/Heart-Disease-Detection

Heart Disease Detection

Primary LanguageJupyter Notebook

Heart-Disease-Detection

IDEA

Heart disease is the leading cause of death globally, and its prevalence is increasing rapidly. Early detection and prevention of heart disease are crucial for reducing mortality rates and improving the quality of life for patients.

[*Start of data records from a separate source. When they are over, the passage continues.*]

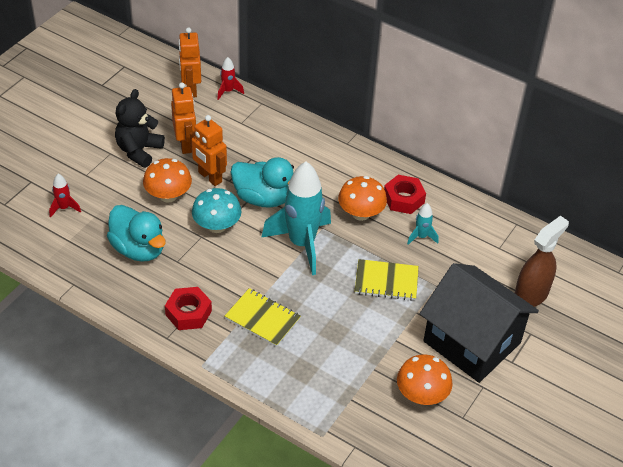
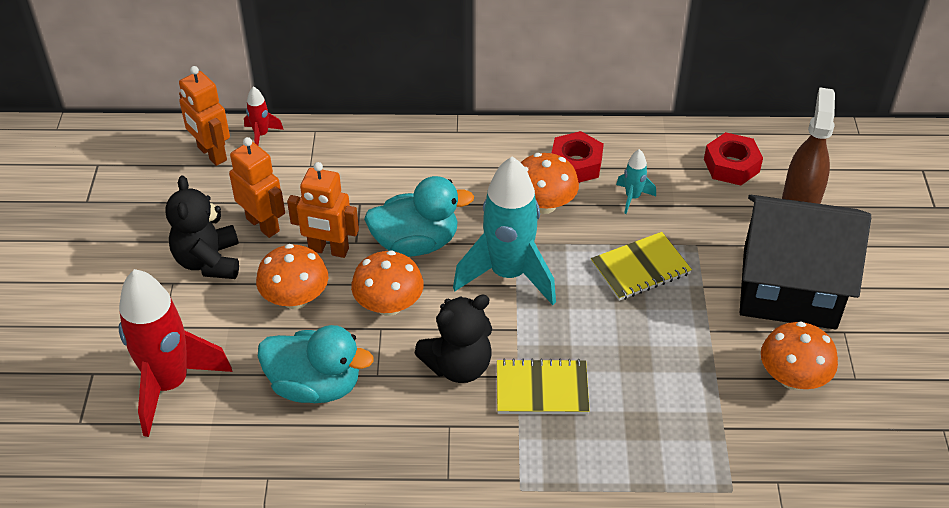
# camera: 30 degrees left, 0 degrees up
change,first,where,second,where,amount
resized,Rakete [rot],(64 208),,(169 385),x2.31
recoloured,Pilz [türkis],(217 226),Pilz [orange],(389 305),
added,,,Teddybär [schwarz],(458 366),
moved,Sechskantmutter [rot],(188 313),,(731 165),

We suggest a big data project that aims to develop a predictive model for the early detection of heart disease.

Data preprocessing

  • Every categorical class changed to numerical.
    • change columns that contain values of Yes / No with 0 / 1.
    • change sex column that contain Male / Female with 1 / 0.
    • convert Age Category, Race, Diabetic and GenHealth columns with increasing values.
  • Check If non-values exist and delete it.

Extracting insights from data

  • Male have slightly more diabetes the female.
  • Female are smoking less than Male.
  • BMI average is between 20 and 40 and there are many outliers.
  • Between 5 and 8 hours sleep time there are outliers.

Modeling

  • For all models we used: we did RandomOversampler to balance the classes.
  • We used Naive Bayes , SVM and logistic regression from MLlib in PySpark.
  • Then we used map-reduce functions to implement Naive Bayes:
  • We calculated the prior probabilities of the features and the classes we have.
    • The map phase was used to generate key-value pair <feature, 1>
    • The reduce phase was used to aggregate the number of each attribute value.
  • We calculated the conditional probabilities of each feature given each class.
    • The map phase was used to generate key-value pair <(feature, class), 1>
    • The reduce phase was used to aggregate.
    • Then another map phase was done to calculate the conditional probabilities by dividing the totalCount of the (featureValue, class) by the totalCount of the class.